PROBLEM REQUIREMENTS: Reproduce every item below word for word, leaving out the pictures.

*** Opening of DATA EXCERPTS ***

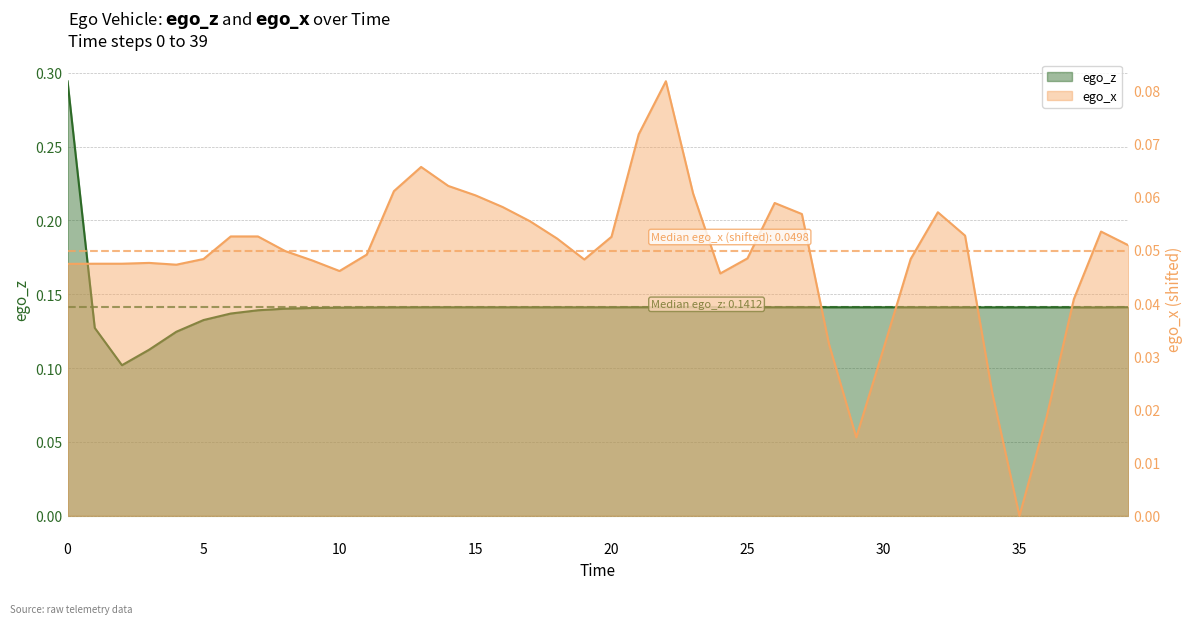

Which series has the widest spread of values?

ego_z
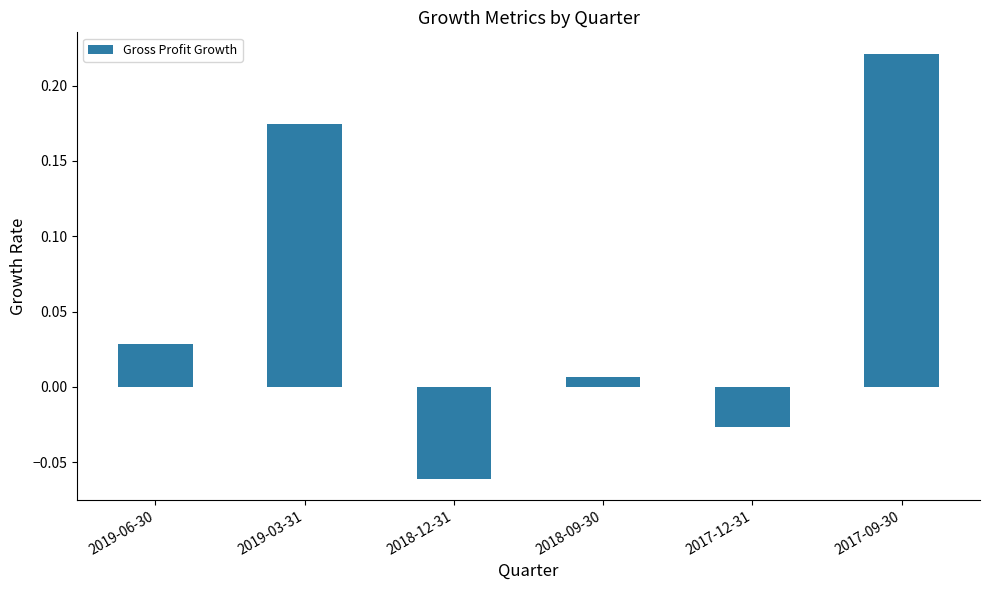

How many data points does each series have?

6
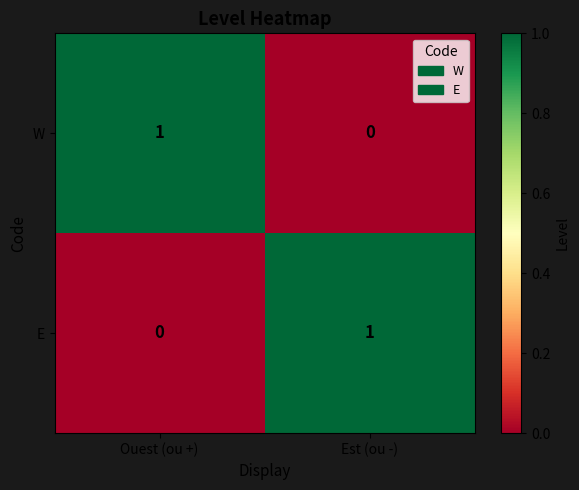

Rank the series at Est (ou -) from highest to lowest value.

E, W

*** Close of DATA EXCERPTS ***

ANSWER:
Which series has the widest spread of values?

ego_z

How many data points does each series have?

6

Rank the series at Est (ou -) from highest to lowest value.

E, W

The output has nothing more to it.